Writing in the MJA (free access for one week), Associate Professor Peter van Wijngaarden, Principal Investigator at the Centre for Eye Research Australia, and the University of Melbourne’s Department of Surgery, and colleagues wrote that “ophthalmology is at the vanguard of the development and clinical application of AI”.
“Leading uses of the technology include detecting, classifying and triaging a range of diseases, such as diabetic retinopathy, age-related macular degeneration (AMD), glaucoma, retinopathy of prematurity, and retinal vein occlusion, from clinical images,” van Wijngaarden and colleagues wrote.
“Several algorithms have achieved performance that meets or exceeds that of human experts. Accordingly, in 2018, the United States Food and Drug Administration approved an AI system to detect referable diabetic retinopathy from retinal photographs, the first autonomous diagnostic system to be approved in any field of medicine.”
Despite these and other technological advances, AI systems are not yet in widespread clinical use.
“The training of deep learning systems requires access to large amounts of medical data which has significant implications relating to privacy and data protection,” van Wijngaarden and colleagues wrote.

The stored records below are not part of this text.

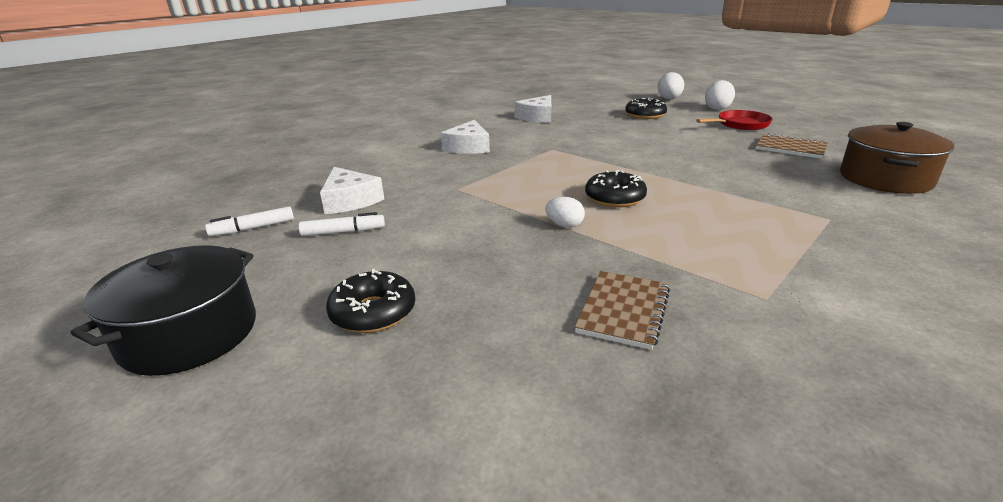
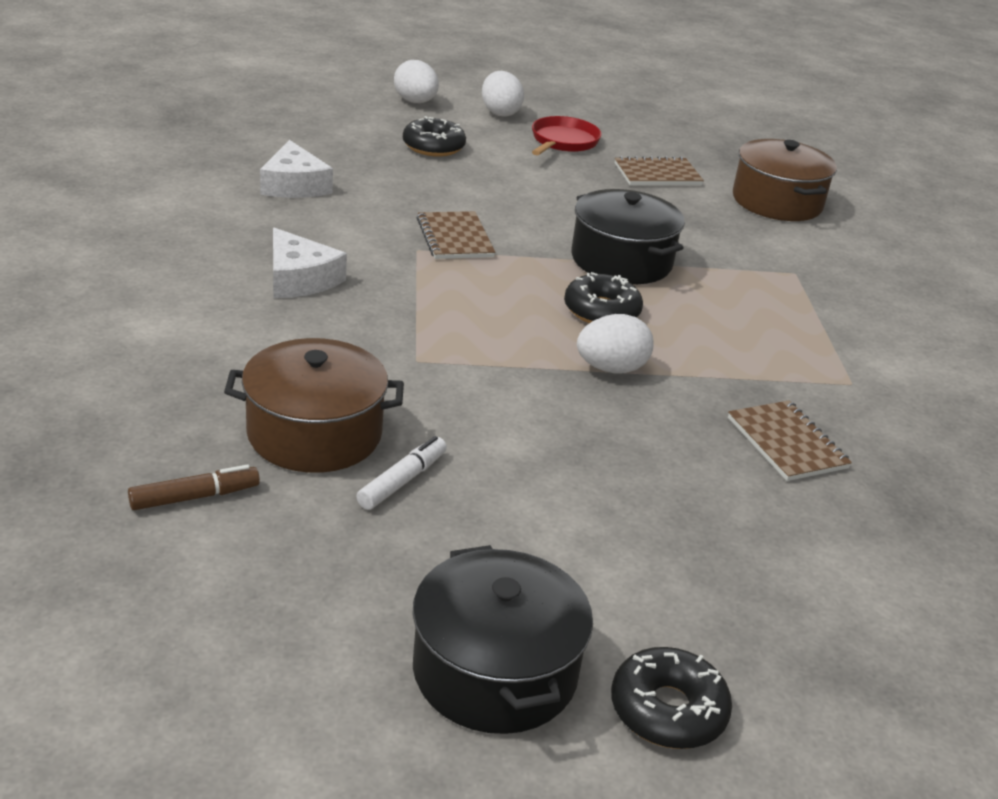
camera: 50 degrees left, 5 degrees up
white marker [205,206,294,236] -> none
white cheese [320,167,384,214] -> brown pot [224,338,404,473]
black donut [326,269,415,333] -> black donut moved to [611,647,732,749]
white egg [545,197,585,228] -> white egg [577,314,654,373], size x1.55
none -> brown marker [128,465,260,510]
none -> brown notebook [417,211,495,259]
none -> black pot [571,189,685,284]

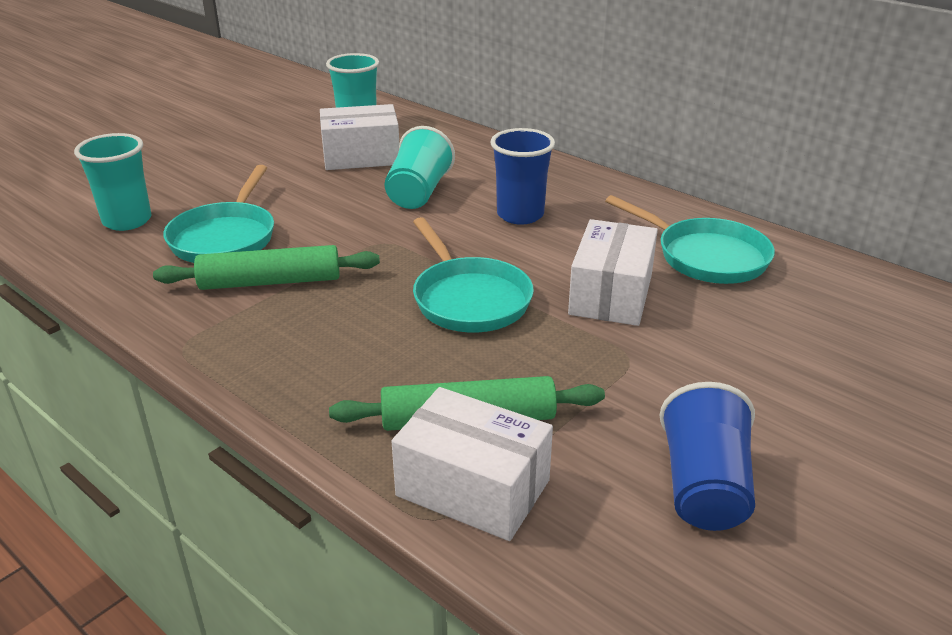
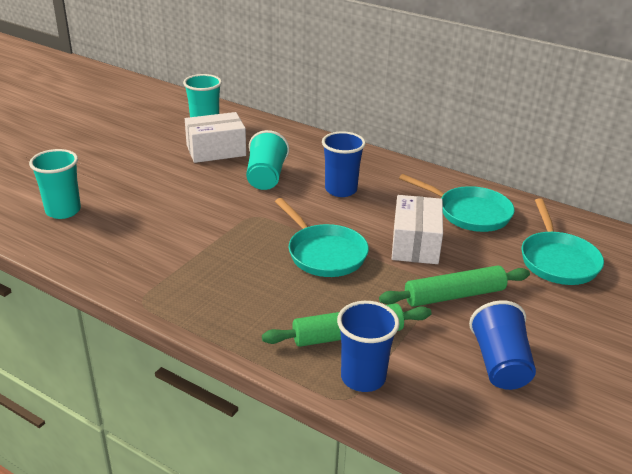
camera: 10 degrees left, 0 degrees up
green rolling pin [153,245,380,290] -> green rolling pin moved to [379,265,530,307]
turquoise pan [163,165,274,263] -> turquoise pan moved to [521,199,604,285]
white box [392,387,553,541] -> blue cup [337,301,400,392]

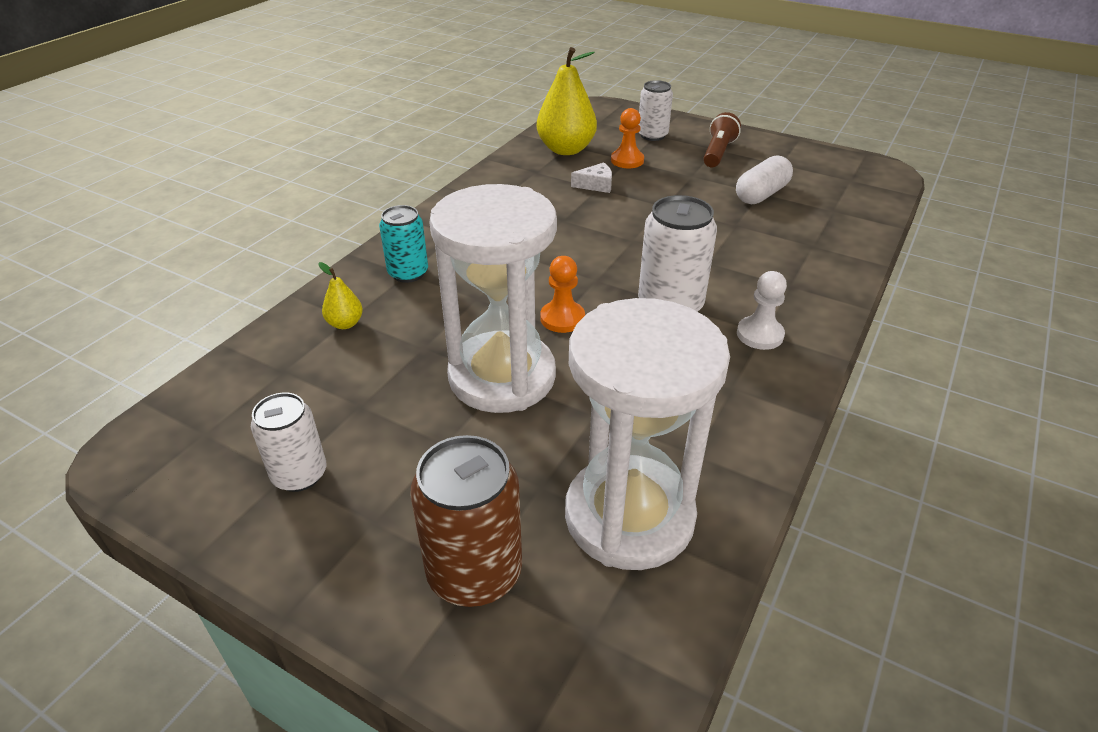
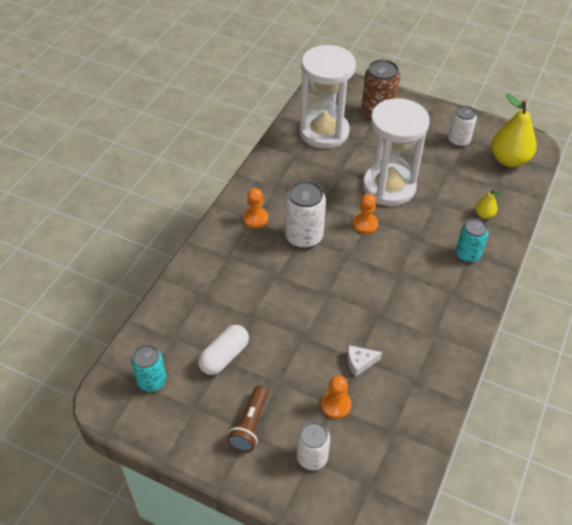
camera: 175 degrees right, 10 degrees up
yellow pear [537,47,597,155] -> yellow pear moved to [491,94,537,167]
white pawn [737,271,787,350] -> orange pawn [243,188,268,228]
none -> turquoise can [131,345,166,392]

“In the context of ophthalmology, this is particularly pertinent, as the retinal vasculature may be considered biometric data, making it impossible to completely anonymise retinal photographs. Furthermore, characteristics that are not visible to human examiners, such as age and sex, can now be accurately predicted from a single retinal photograph using deep learning.
“Another challenge to the acceptance of deep learning algorithms in medicine is the difficulty in determining the basis for clinical decisions made by these systems, informally described as the ‘black box’ problem.

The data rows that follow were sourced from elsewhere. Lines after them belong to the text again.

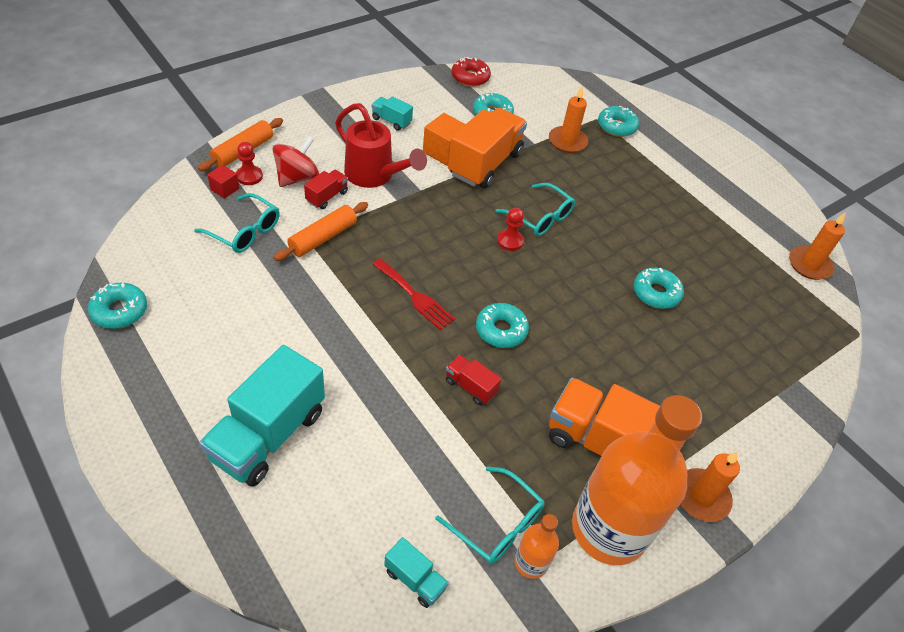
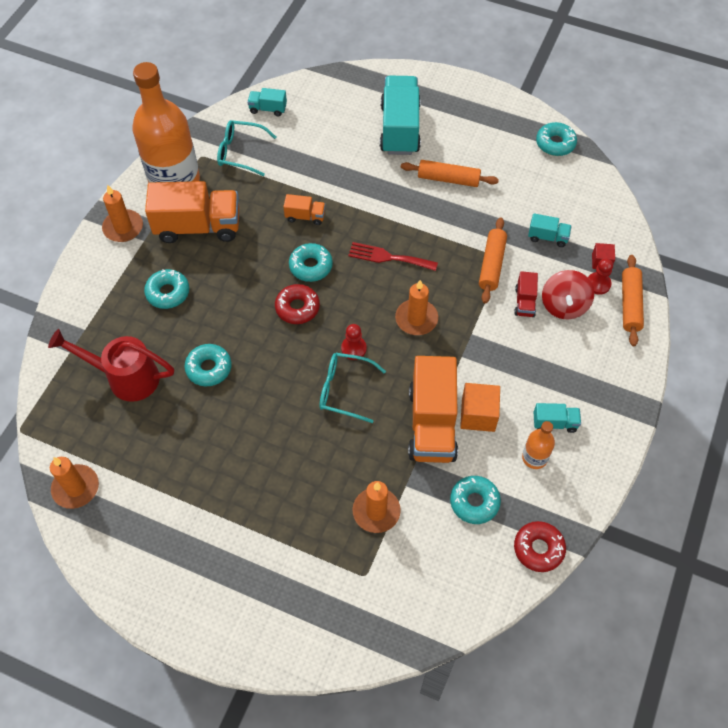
camera: 155 degrees right, 10 degrees up
turquoise glasses [194,193,280,253] -> turquoise truck [528,213,572,247]
red watering can [335,103,427,188] -> red watering can moved to [48,329,174,402]
red truck [446,355,501,405] -> orange truck [283,194,326,225]
orange bottle [514,514,559,579] -> orange bottle moved to [522,421,555,469]
turquoise donut [598,106,639,137] -> turquoise donut moved to [144,269,189,309]
none -> red donut [275,284,320,324]
none -> orange candle [395,280,438,335]
none -> orange rolling pin [401,160,499,187]

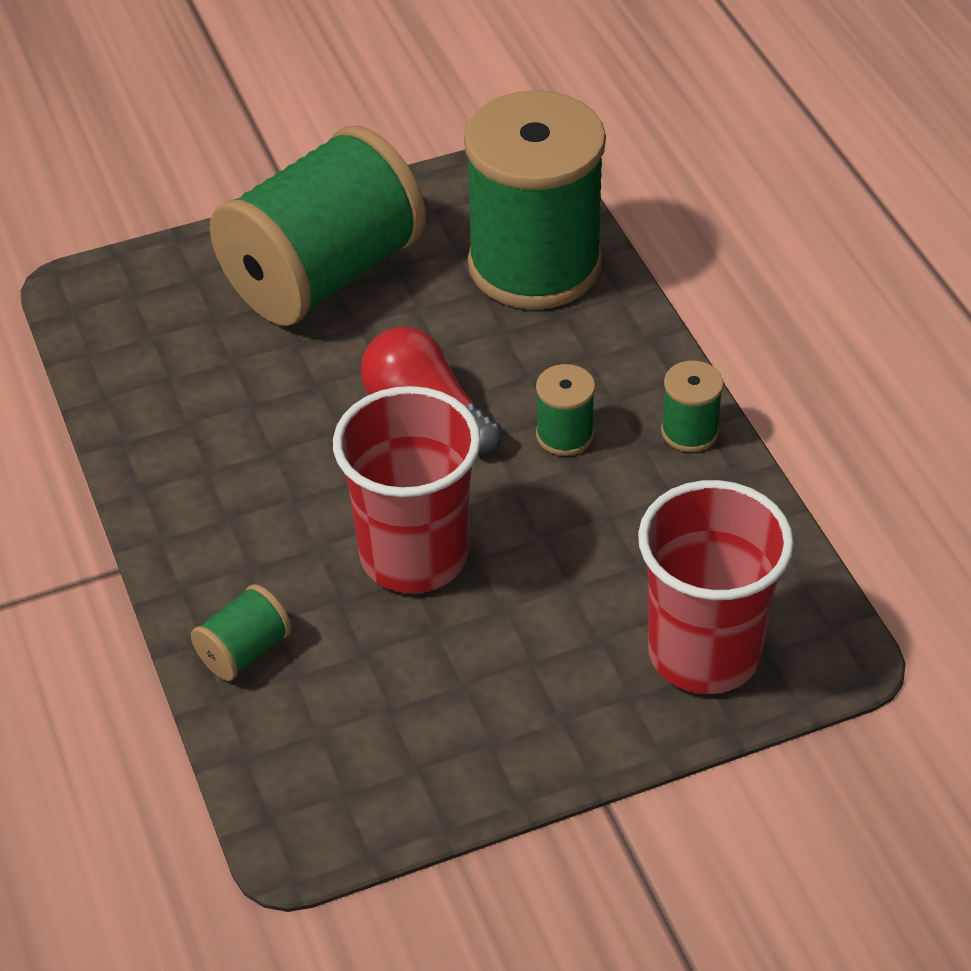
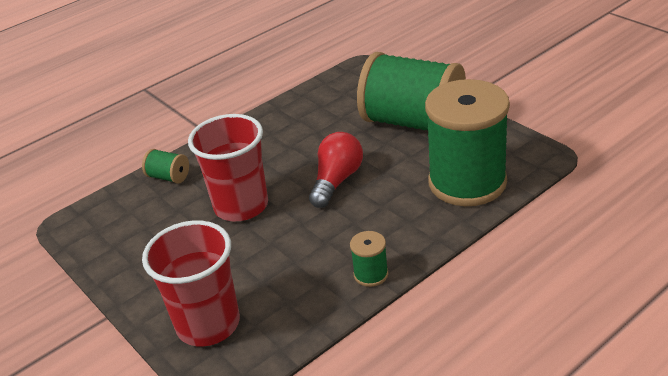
camera: 75 degrees right, 10 degrees down
green spool [536,364,595,456] -> none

“In traditional malpractice cases, a physician may be asked to justify the basis for a particular clinical decision and this is then considered in light of conventional medical practice.
“In comparison, challenges in identifying the basis for a given decision made by AI might pose problems for clinicians whose actions were based on that decision,” they said.
“The extent to which the clinician, as opposed to the technology manufacturer, should be held accountable for harm arising from AI use is a subject of intense debate.”
In Australia, work is under way to minimise these barriers.
“The Australian Government, through the CSIRO and Data61; the Australian Council of Learned Academies; the Australian Academy of Health and Medical Sciences; and specialty groups, such as the Royal Australian and New Zealand College of Radiologists, have made significant efforts to develop frameworks and policies for the effective and ethical development of AI,” van Wijngaarden and colleagues wrote.
“These consultative works have highlighted key priorities, including building a specialist AI workforce, ensuring effective data governance and enabling trust in AI through transparency and appropriate safety standards.
“While these technologies may eventually lead to more efficient, cost-effective and safer health care, they are not a panacea in isolation,” they concluded.
“The successful integration of AI into health systems will need to first consider patient needs, ethical challenges and the performance limits of individual systems.”